_Excerpted data:_
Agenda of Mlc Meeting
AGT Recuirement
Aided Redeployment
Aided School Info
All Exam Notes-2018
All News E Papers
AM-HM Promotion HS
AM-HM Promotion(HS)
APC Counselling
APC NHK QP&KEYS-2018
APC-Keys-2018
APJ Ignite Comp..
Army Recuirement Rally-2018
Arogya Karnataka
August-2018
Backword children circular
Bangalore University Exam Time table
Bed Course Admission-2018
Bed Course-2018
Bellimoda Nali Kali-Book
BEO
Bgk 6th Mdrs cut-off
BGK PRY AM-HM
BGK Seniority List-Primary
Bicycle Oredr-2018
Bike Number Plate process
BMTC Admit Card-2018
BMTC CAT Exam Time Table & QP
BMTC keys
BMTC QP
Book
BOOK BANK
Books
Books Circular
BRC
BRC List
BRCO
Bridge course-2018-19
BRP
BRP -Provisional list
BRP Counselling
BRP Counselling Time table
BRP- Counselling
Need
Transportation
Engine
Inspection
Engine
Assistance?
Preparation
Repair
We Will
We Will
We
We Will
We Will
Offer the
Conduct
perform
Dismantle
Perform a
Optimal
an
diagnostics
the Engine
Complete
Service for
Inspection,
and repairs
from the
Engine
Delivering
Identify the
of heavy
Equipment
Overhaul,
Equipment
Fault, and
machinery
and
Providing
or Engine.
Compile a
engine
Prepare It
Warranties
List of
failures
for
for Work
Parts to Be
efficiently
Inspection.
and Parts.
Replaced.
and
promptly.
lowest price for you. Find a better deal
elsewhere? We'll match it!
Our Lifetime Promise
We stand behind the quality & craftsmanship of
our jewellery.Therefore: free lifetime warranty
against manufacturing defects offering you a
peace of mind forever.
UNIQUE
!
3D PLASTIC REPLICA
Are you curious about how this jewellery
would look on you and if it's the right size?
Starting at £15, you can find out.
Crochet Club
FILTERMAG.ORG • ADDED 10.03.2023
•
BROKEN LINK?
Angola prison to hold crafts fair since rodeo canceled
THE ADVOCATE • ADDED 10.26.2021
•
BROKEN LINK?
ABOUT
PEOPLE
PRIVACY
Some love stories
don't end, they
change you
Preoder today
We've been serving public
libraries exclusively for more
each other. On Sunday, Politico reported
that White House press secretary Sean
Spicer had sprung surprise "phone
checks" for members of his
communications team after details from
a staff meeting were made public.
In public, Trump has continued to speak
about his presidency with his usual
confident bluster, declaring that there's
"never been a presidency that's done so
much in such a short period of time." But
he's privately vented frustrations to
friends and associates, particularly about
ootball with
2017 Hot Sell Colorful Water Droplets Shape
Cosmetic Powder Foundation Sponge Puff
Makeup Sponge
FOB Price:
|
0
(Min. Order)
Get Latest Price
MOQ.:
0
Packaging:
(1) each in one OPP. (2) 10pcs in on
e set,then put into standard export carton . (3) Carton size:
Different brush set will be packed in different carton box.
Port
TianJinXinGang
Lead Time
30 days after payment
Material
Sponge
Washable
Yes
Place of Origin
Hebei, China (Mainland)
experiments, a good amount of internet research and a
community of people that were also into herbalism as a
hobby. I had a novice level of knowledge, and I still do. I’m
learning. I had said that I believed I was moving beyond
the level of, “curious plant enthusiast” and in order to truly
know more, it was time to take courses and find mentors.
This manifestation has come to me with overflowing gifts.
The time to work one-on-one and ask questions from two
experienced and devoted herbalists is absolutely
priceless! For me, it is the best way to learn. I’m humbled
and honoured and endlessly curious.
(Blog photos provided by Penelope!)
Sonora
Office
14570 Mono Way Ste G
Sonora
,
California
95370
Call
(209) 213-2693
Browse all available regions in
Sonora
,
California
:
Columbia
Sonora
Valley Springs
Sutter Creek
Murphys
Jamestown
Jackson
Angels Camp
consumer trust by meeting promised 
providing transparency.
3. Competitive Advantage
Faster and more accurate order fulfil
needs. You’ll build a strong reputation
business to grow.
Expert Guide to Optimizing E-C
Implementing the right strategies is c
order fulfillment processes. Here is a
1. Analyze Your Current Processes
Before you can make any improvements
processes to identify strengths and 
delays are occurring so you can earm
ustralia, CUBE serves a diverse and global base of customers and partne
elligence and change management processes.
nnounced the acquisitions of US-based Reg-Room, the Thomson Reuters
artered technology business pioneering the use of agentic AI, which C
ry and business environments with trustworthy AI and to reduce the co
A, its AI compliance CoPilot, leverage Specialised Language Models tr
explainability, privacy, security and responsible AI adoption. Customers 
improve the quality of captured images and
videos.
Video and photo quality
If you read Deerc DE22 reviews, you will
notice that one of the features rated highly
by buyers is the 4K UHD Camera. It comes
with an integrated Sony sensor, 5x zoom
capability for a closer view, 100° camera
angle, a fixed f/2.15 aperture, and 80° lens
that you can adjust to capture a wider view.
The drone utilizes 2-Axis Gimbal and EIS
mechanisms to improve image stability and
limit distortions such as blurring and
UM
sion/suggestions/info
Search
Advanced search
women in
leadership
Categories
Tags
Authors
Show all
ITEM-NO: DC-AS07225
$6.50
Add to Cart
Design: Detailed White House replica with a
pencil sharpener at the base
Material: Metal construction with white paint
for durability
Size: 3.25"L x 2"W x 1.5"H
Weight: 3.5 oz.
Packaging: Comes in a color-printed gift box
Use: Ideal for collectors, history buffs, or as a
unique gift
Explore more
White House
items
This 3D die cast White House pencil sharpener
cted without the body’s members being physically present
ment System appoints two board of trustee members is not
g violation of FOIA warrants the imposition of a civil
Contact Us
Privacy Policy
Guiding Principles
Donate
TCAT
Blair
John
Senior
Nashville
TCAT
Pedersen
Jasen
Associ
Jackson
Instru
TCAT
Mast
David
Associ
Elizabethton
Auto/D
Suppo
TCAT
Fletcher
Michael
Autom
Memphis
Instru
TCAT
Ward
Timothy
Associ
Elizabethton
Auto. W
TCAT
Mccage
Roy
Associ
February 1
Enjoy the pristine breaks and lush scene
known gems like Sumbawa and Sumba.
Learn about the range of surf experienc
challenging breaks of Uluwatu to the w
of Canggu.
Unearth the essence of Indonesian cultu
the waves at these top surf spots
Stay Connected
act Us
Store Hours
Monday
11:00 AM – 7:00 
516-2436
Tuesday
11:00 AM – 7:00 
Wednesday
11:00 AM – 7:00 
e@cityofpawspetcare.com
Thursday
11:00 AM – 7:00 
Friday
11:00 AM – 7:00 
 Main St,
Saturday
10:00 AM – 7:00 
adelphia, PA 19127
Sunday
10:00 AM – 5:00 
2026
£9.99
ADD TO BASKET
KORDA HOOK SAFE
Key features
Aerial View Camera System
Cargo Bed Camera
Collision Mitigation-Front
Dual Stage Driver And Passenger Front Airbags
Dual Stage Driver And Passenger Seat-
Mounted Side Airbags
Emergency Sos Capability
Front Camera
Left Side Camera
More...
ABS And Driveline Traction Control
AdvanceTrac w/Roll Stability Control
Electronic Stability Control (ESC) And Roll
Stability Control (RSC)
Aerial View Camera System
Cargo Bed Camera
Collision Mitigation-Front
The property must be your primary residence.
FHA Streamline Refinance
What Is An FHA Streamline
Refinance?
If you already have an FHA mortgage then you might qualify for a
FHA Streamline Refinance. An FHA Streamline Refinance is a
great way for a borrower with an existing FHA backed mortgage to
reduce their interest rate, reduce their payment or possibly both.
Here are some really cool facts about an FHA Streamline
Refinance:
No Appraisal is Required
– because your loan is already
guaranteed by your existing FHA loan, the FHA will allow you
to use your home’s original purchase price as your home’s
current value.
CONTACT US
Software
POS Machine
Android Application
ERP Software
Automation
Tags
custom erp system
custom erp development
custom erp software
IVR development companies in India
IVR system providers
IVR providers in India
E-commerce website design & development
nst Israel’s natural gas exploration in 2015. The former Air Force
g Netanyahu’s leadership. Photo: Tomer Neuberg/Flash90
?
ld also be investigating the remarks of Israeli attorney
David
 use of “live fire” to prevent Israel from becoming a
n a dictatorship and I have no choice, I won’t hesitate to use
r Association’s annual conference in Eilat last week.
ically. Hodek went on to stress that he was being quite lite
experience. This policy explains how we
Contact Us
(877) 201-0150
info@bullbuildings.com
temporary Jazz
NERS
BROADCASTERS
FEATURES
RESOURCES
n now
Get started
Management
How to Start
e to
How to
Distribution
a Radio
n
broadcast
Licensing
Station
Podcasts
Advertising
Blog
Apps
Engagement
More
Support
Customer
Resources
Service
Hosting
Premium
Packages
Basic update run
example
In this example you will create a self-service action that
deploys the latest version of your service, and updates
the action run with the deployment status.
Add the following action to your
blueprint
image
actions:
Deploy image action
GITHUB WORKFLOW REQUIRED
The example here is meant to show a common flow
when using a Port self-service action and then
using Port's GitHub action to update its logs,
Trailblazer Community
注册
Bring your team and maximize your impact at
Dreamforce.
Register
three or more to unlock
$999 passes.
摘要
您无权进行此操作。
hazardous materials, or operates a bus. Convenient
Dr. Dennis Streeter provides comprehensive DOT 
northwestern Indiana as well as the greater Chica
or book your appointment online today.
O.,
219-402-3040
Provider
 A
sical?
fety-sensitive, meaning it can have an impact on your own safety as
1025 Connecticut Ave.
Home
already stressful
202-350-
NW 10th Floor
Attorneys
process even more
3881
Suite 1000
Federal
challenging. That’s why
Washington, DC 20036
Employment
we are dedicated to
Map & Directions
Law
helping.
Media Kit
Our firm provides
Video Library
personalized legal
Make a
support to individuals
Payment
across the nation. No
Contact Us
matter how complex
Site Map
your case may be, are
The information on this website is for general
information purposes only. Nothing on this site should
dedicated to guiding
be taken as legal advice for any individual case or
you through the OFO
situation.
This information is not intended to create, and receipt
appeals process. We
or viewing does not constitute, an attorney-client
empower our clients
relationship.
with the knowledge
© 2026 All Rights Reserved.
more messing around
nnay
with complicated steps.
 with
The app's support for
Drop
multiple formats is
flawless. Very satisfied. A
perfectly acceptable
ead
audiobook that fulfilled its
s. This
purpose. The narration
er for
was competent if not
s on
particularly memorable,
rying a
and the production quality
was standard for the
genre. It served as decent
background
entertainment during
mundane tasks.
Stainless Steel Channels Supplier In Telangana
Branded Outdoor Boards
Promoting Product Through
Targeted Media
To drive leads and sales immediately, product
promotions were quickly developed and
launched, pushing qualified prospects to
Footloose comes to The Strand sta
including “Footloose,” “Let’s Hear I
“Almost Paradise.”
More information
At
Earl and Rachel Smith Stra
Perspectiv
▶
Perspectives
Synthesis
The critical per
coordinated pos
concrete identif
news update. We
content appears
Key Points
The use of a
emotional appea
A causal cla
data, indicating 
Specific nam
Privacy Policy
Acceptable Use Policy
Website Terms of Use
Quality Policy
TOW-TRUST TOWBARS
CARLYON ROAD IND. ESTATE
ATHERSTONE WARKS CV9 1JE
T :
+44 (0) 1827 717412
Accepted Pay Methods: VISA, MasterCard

_Problem to work on:_ Only one stretch of the data above is needed. Restate it word for word, from the line containing "Are you curious about how this jewellery" through the line containing "that's done so", both ends included.

_Answer to this exercise:_
Are you curious about how this jewellery
would look on you and if it's the right size?
Starting at £15, you can find out.
Crochet Club
FILTERMAG.ORG • ADDED 10.03.2023
•
BROKEN LINK?
Angola prison to hold crafts fair since rodeo canceled
THE ADVOCATE • ADDED 10.26.2021
•
BROKEN LINK?
ABOUT
PEOPLE
PRIVACY
Some love stories
don't end, they
change you
Preoder today
We've been serving public
libraries exclusively for more
each other. On Sunday, Politico reported
that White House press secretary Sean
Spicer had sprung surprise "phone
checks" for members of his
communications team after details from
a staff meeting were made public.
In public, Trump has continued to speak
about his presidency with his usual
confident bluster, declaring that there's
"never been a presidency that's done so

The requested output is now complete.